→ **AIM OF THE TASK**
In the records below, some lines hold the word "applications". Copy each of those lines.

→ **TASK INPUT**
###

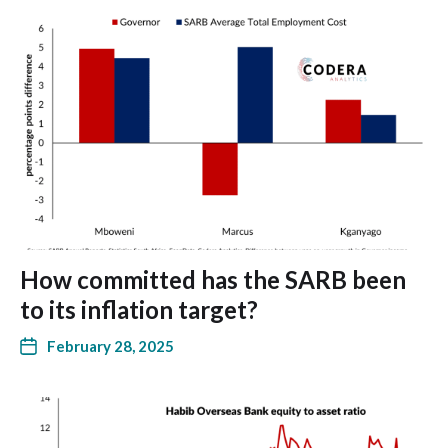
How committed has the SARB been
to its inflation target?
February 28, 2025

###

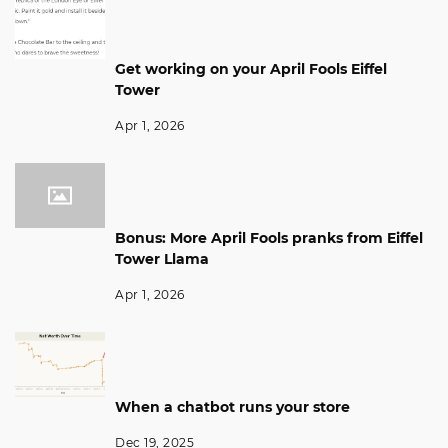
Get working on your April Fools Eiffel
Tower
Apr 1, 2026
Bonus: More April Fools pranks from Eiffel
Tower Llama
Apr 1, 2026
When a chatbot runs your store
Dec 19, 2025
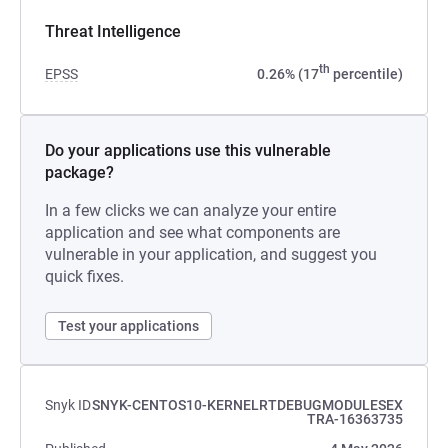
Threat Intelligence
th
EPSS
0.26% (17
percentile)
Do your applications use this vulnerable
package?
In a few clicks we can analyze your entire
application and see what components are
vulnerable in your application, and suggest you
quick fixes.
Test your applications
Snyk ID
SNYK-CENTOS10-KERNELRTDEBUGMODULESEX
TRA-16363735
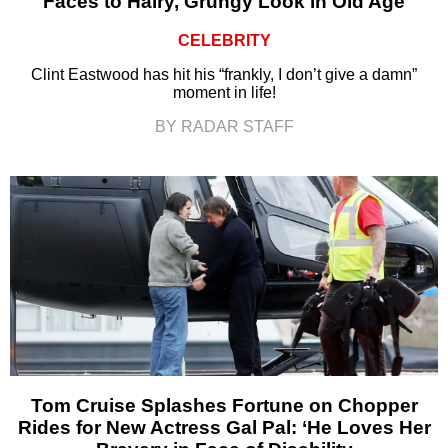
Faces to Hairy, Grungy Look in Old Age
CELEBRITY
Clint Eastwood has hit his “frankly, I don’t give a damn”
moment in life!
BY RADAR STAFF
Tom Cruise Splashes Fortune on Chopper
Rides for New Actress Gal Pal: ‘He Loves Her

###

→ **REPLY**
Do your applications use this vulnerable
Test your applications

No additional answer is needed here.